Detection of Bird Species Found in Bhutan Using Vision Transformer-based Transfer Learning
DOI:
https://doi.org/10.17102/zmv8.i1.008Keywords:
Vision Transformer, Bhutanese bird recognition, Transfer learning, Fine-tuning, Deep learningAbstract
Birdwatching is an emerging recreational activity in Bhutan, attracting both local enthusiasts and international tourists due to the country's rich avian biodiversity. This growing interest contributes to local tourism and economic development. However, accurate bird identification remains a challenge due to variations in size, shape, and coloration, compounded by inconsistencies in English and Dzongkha nomenclature. Traditional identification methods, which rely on field guides and expert observations, are often prone to errors and disagreements.
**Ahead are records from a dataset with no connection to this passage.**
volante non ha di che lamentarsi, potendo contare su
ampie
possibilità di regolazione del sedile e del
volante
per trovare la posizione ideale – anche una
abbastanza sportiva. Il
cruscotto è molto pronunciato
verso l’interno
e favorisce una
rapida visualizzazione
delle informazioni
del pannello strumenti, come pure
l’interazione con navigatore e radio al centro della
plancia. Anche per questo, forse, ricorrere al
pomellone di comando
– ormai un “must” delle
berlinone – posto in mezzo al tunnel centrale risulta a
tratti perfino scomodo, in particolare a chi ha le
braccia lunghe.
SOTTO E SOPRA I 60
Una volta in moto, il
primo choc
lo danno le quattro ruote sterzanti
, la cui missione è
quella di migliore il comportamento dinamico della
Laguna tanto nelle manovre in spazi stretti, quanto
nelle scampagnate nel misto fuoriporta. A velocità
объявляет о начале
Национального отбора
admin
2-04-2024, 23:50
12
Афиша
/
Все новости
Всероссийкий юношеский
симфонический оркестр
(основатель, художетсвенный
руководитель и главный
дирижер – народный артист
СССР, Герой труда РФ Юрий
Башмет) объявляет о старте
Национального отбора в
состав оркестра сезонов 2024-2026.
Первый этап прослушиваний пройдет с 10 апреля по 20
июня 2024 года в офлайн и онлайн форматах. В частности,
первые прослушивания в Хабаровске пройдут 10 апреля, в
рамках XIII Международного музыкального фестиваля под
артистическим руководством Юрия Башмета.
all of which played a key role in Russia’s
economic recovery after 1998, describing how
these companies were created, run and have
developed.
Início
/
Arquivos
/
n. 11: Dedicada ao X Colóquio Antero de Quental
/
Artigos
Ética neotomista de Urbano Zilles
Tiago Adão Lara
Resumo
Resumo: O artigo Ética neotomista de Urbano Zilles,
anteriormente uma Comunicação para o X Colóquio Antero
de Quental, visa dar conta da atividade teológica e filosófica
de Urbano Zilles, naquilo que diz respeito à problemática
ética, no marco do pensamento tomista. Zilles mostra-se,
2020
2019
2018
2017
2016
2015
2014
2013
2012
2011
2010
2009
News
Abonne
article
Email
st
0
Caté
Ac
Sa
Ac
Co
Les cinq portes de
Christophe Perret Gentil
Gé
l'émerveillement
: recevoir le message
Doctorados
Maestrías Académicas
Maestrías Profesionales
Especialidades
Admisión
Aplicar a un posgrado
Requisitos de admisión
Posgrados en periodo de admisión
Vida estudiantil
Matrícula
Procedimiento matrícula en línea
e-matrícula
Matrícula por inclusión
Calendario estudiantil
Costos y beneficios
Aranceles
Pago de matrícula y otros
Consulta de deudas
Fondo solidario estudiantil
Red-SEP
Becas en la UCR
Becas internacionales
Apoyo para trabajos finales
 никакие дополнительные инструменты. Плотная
To address this limitation, we developed a bird detection and recognition system utilizing image processing and machine learning techniques. Bird images were collected from birdwatchers in Paro, Thimphu, and Trongsa, as well as from the Kaggle dataset. These images underwent preprocessing and augmentation to construct a comprehensive dataset. The study considered 23 bird species, and the model was fine-tuned using Google’s pre-trained transformer encoder for image recognition, operating at a resolution of 244×244 with 16×16 patches. The model was trained on a dataset of 3,595 images, leading to a significant reduction in training and validation losses, from 2.8491 and 1.2231 to 0.0030 and 0.0529, respectively. The results indicate the effectiveness of the proposed approach in enhancing bird species identification, offering a valuable tool for birdwatchers and conservation efforts in Bhutan.